Activity a:
Copy out the part of the listing that runs from the line with "Identify the location of remote" up to and including the line with "Locate an element on the screen. the second".

------ Document segment ------

How to multithread like a pro!

cyboryxmen · Post by **cyboryxmen** » April 11th, 2018, 7:56 am

The world is increasingly moving towards a future defined by parallelism. Processors have stopped getting faster and faster and have started multiplying their number of CPU cores. C++ itself has made the first step towards parallelism by defining the new C++ Memory Model in C++11. This memory model is designed around machines with the capability to execute two threads of execution at once by defining rules on how these threads would share memory between each other. This plus the new classes like std::thread and std::future, solidifies C++’s place in this future of parallelism.

With that said, programming for parallelism is going to be a lot more complicated than how we’re used to program. For one, we are used to a fixed ordering of events. If we write code like this:

Code: Select all

DoPhysics();
DoAI();
DoRendering();

then we expect that it will calculate physics first, then AI, then finally render them onto the screen. This concept of ordering gets chucked out of the window when you live in a world where you can do physics, AI and rendering at the same time! This can cause serious problems where you render an object while it’s still being moved by the physics engine or when you set an AI to move towards the player but the player has already moved elsewhere in another thread. Multithreading is going to involve synchronising your threads together and making sure that they don’t get in the way of other threads. More importantly, it’s no longer about how fast you can do a task but rather, how many times you can do that task in a second. In other words, it’s less about decreasing latency and more about increasing throughput. Before we even implement such a program, let’s talk about how such a program should look like.

The first implementation you’ll probably think of would be to put each “system” of your program on its own thread. Let’s say the machine you’re running on has 8 threads. The Physics, AI, Input, Rendering, Networking and Dynamic Level Loading Systems would each get their own thread to run on. This would allow you to use 6 threads of the machine but there are still 2 left unused. Now this isn’t really a performance loss but it is a loss of potential. You’ll still be running faster than a single-threaded application but you won’t be running as fast as you possibly could be. This problem is going to get worse as time goes on and processors start to be able to run hundreds, maybe thousands of threads in parallel. Even now with Intel’s new Skylake X processors with 36 threads, that’s 30 threads that are going to be put to waste.

------

Activity b:
According to the forum post on multithreading, in which version of C++ was the new C++ Memory Model defined?

------ Recorded data ------

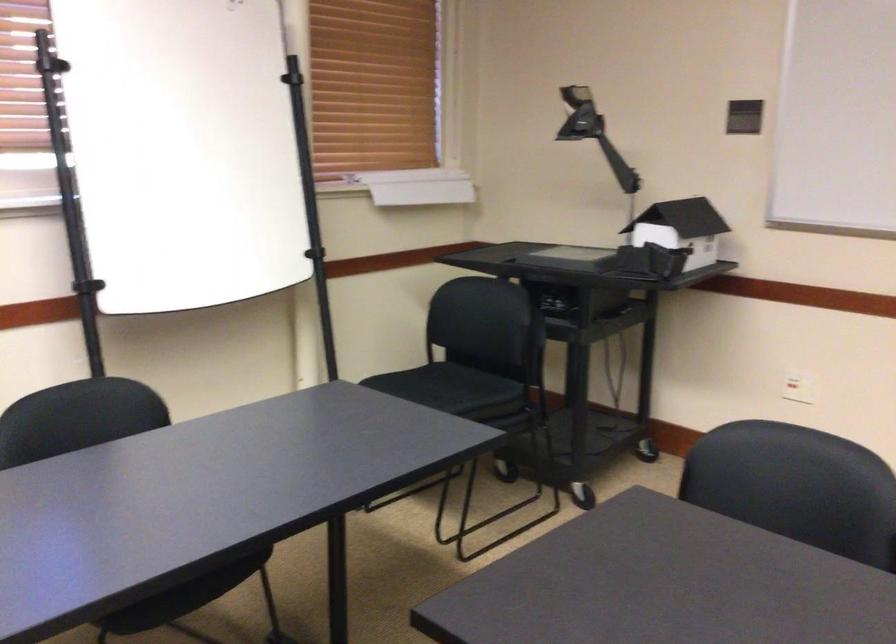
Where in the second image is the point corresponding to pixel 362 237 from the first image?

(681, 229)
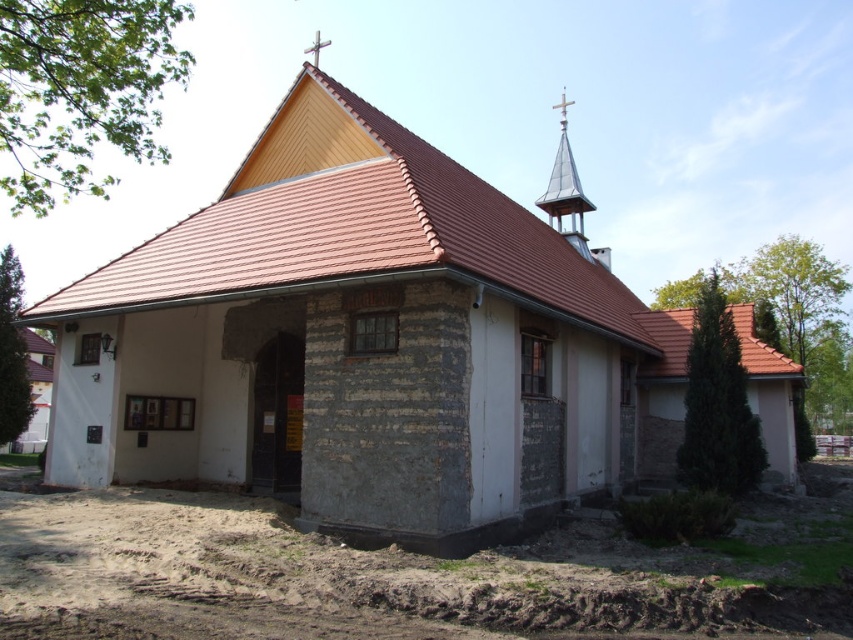
You are standing at the base of the church and want to place a new flower bed between the brown soil at lower left and the shiny silver spire at upper right. If the flower bed requires a space of 20 meters, will there be enough room?

The distance between the brown soil at lower left and the shiny silver spire at upper right is 22.12 meters, which is more than enough to accommodate the 20 meters required for the flower bed.

You are standing in front of the church and notice the brown soil at lower left and the shiny silver spire at upper right. Which object is taller?

The shiny silver spire at upper right is taller than the brown soil at lower left.

You are standing at the point marked as point (759, 545) and want to take a photo of the church. If your camera is 37 feet away from the point, will you be able to capture the entire church in your photo?

The point (759, 545) is 37.00 feet away from the camera. Since the camera is positioned at that distance, you should be able to capture the entire church in the photo as the distance allows for a wide enough view.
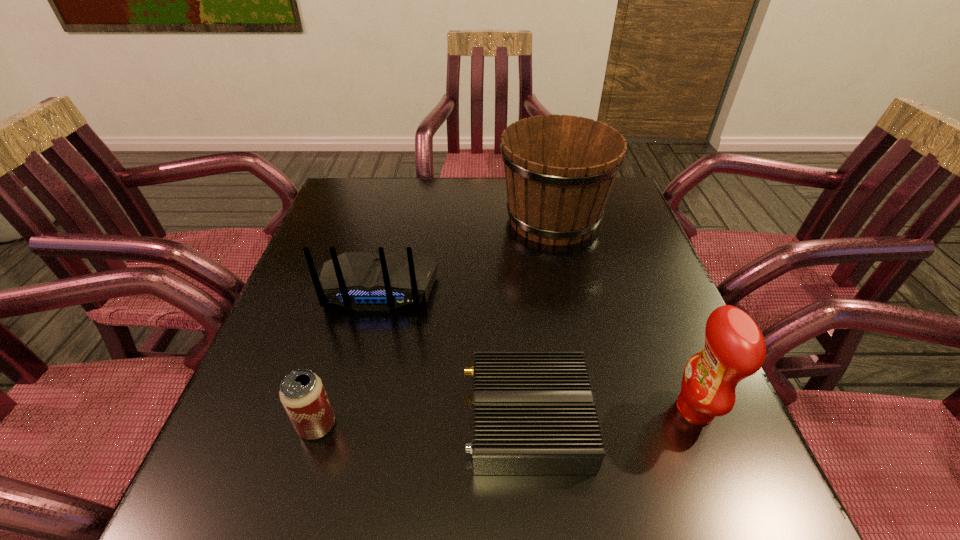
Where is `wine bucket that is at the right edge`? The width and height of the screenshot is (960, 540). wine bucket that is at the right edge is located at coordinates (559, 170).

Find the location of `condiment at the right edge`. condiment at the right edge is located at coordinates (734, 349).

Find the location of a particular element. Image resolution: width=960 pixels, height=540 pixels. object at the far right corner is located at coordinates (559, 170).

Where is `vacant space at the far edge`? vacant space at the far edge is located at coordinates (429, 216).

At what (x,y) coordinates should I click in order to perform the action: click on blank space at the near edge. Please return your answer as a coordinate pair (x, y). The image size is (960, 540). Looking at the image, I should click on (594, 526).

This screenshot has height=540, width=960. Find the location of `vacant space at the left edge of the desktop`. vacant space at the left edge of the desktop is located at coordinates pos(337,362).

Find the location of a particular element. The height and width of the screenshot is (540, 960). vacant area at the right edge is located at coordinates coord(618,350).

In the image, there is a desktop. Identify the location of vacant area at the far left corner. This screenshot has width=960, height=540. (379, 192).

Locate an element on the screen. This screenshot has width=960, height=540. free region at the near left corner of the desktop is located at coordinates (185, 511).

Locate an element on the screen. free space between the shorter router and the beer can is located at coordinates (422, 423).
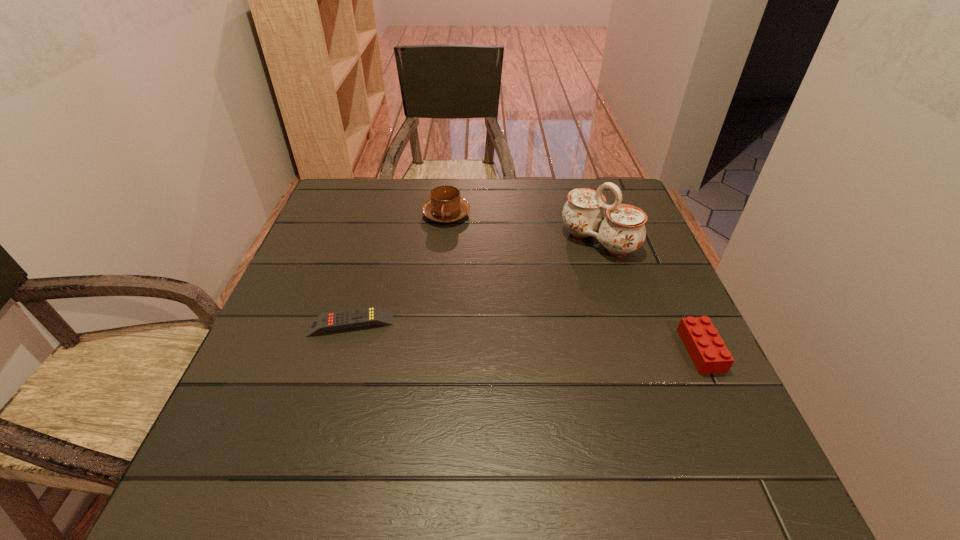
You are a GUI agent. You are given a task and a screenshot of the screen. Output one action in this format:
    pyautogui.click(x=<x>, y=<y>)
    Task: Click on the shortest object
    The height and width of the screenshot is (540, 960).
    Given the screenshot: What is the action you would take?
    pyautogui.click(x=331, y=321)

Identify the location of remote control. (331, 321).

Identify the location of Lego. The height and width of the screenshot is (540, 960). (709, 354).

Locate an element on the screen. the second shortest object is located at coordinates (709, 354).

Find the location of a particular element. The image size is (960, 540). cappuccino is located at coordinates (445, 206).

You are a GUI agent. You are given a task and a screenshot of the screen. Output one action in this format:
    pyautogui.click(x=<x>, y=<y>)
    Task: Click on the second tallest object
    The width and height of the screenshot is (960, 540).
    Given the screenshot: What is the action you would take?
    pyautogui.click(x=445, y=206)

This screenshot has width=960, height=540. In order to click on chinaware in this screenshot , I will do `click(622, 231)`.

Locate an element on the screen. The width and height of the screenshot is (960, 540). the tallest object is located at coordinates (622, 231).

At what (x,y) coordinates should I click in order to perform the action: click on vacant region located on the right of the remote control. Please return your answer as a coordinate pair (x, y). Looking at the image, I should click on (468, 323).

Where is `free space located on the back of the Lego`? This screenshot has width=960, height=540. free space located on the back of the Lego is located at coordinates (672, 290).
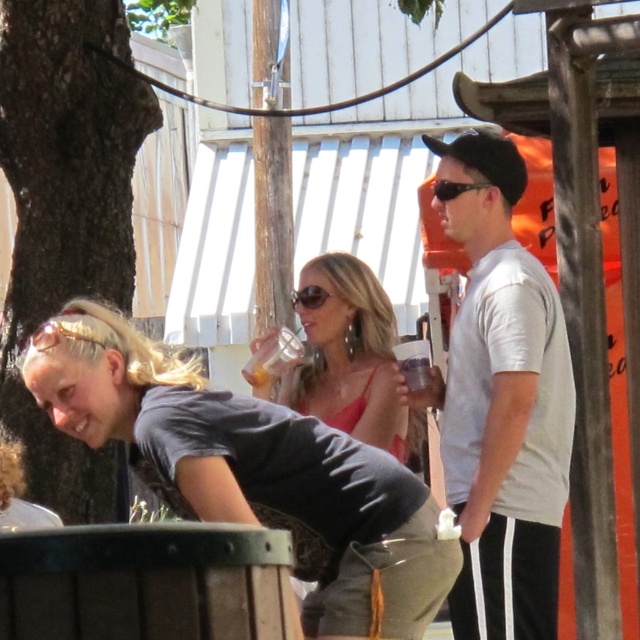
Is brown rough bark tree at left below black plastic sunglasses at upper center?

Indeed, brown rough bark tree at left is positioned under black plastic sunglasses at upper center.

Does brown rough bark tree at left have a lesser height compared to black plastic sunglasses at upper center?

Incorrect, brown rough bark tree at left's height does not fall short of black plastic sunglasses at upper center's.

Is point (12, 426) farther from viewer compared to point (448, 193)?

Yes, it is.

Identify the location of brown rough bark tree at left. (67, 209).

Who is higher up, matte gray shirt at lower left or brown rough bark tree at left?

brown rough bark tree at left is above.

Can you confirm if matte gray shirt at lower left is positioned below brown rough bark tree at left?

Yes.

Identify the location of matte gray shirt at lower left. (253, 472).

Locate an element on the screen. matte gray shirt at lower left is located at coordinates (253, 472).

Which is below, matte gray shirt at lower left or sunglasses at center?

matte gray shirt at lower left

Does matte gray shirt at lower left have a smaller size compared to sunglasses at center?

Incorrect, matte gray shirt at lower left is not smaller in size than sunglasses at center.

Who is more forward, (248,452) or (312,291)?

Positioned in front is point (248,452).

Where is `matte gray shirt at lower left`? This screenshot has width=640, height=640. matte gray shirt at lower left is located at coordinates (253, 472).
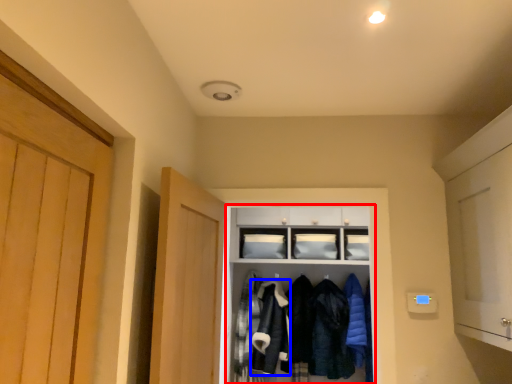
Question: Which point is closer to the camera, cabinetry (highlighted by a red box) or clothing (highlighted by a blue box)?

Choices:
 (A) cabinetry
 (B) clothing

Answer: (A)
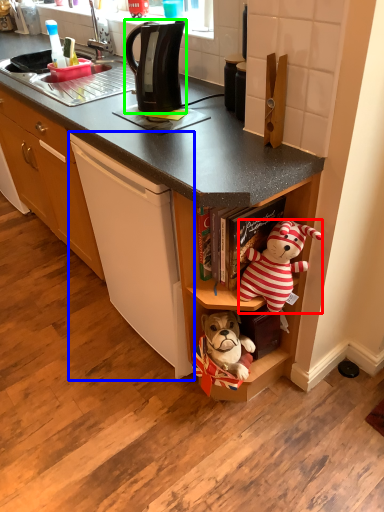
Question: Considering the real-world distances, which object is farthest from teddy bear (highlighted by a red box)? cording machine (highlighted by a blue box) or kitchen appliance (highlighted by a green box)?

Choices:
 (A) cording machine
 (B) kitchen appliance

Answer: (B)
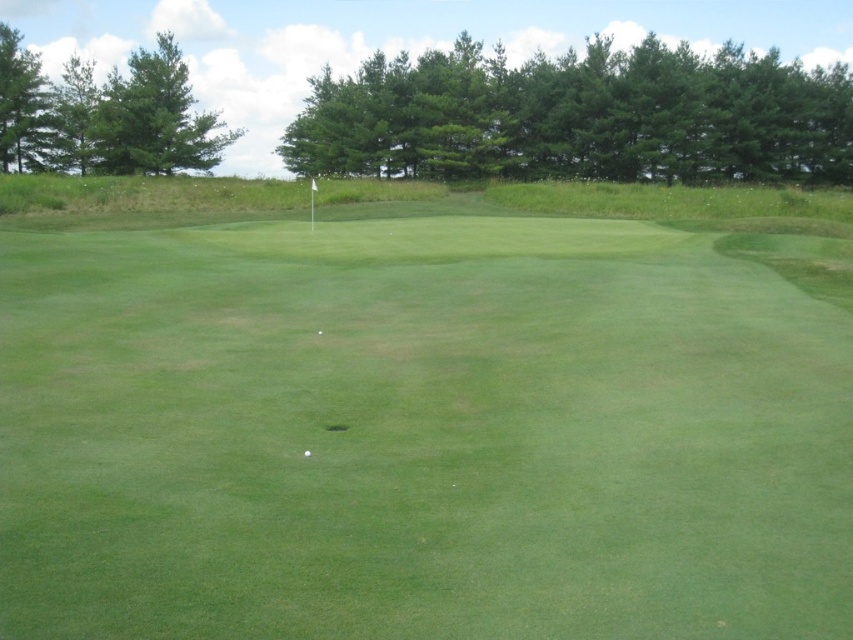
You are a golfer trying to determine the best path for your ball to reach the hole. Considering the green grassy putting green at center and the white smooth golf ball at center, which object is wider?

The green grassy putting green at center is wider than the white smooth golf ball at center according to the description.

You are a golfer standing at the point labeled point (408, 582) and want to putt the ball into the hole located at point (310, 454). Considering the slope of the green, which direction should you aim to ensure the ball rolls towards the hole?

Since point (408, 582) is in front of point (310, 454), you should aim to putt the ball in a direction away from yourself towards the hole located at point (310, 454). This ensures the ball rolls backward towards the hole, taking advantage of the slope.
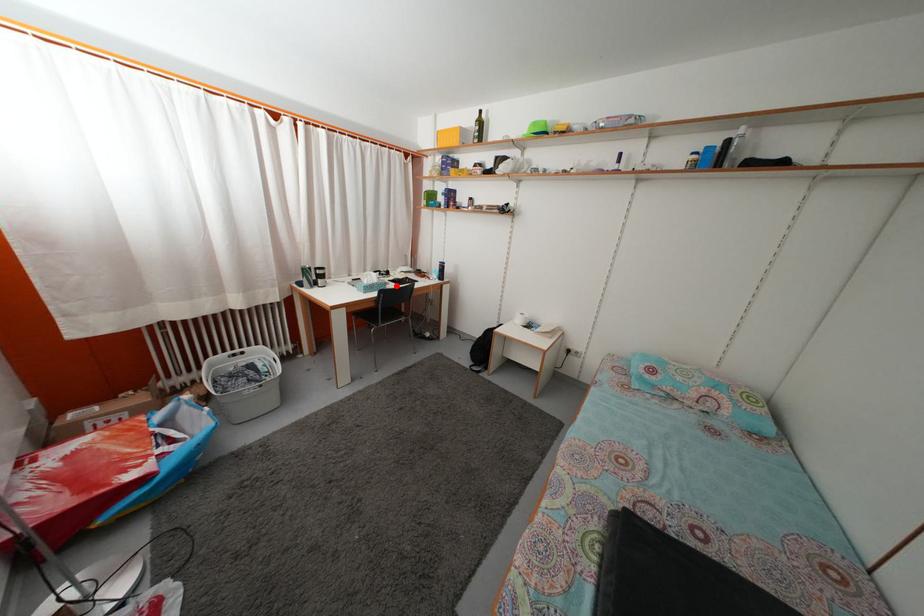
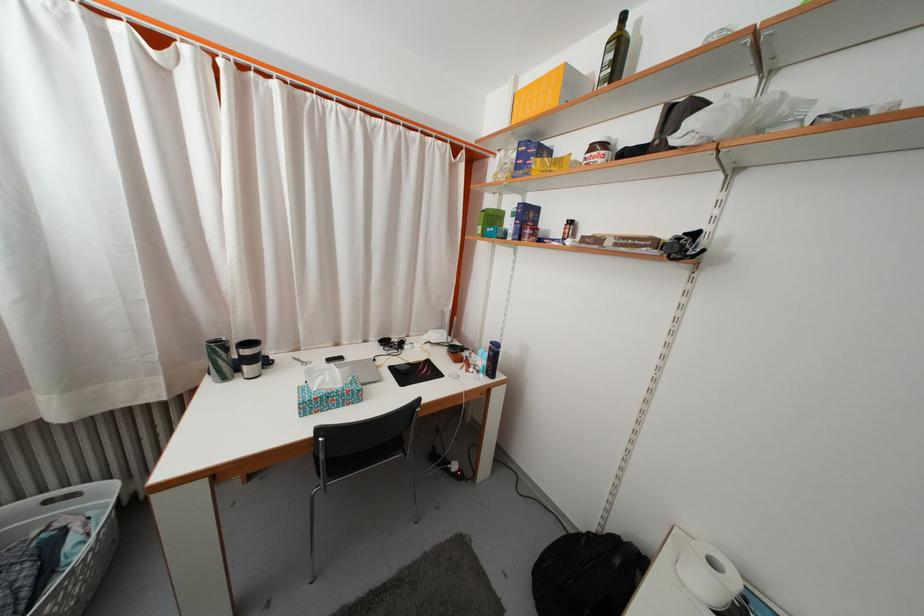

------

Task solution a:
Identify the location of remote control. (331, 321).

Identify the location of Lego. The height and width of the screenshot is (540, 960). (709, 354).

Locate an element on the screen. the second shortest object is located at coordinates (709, 354).

Task solution b:
C++11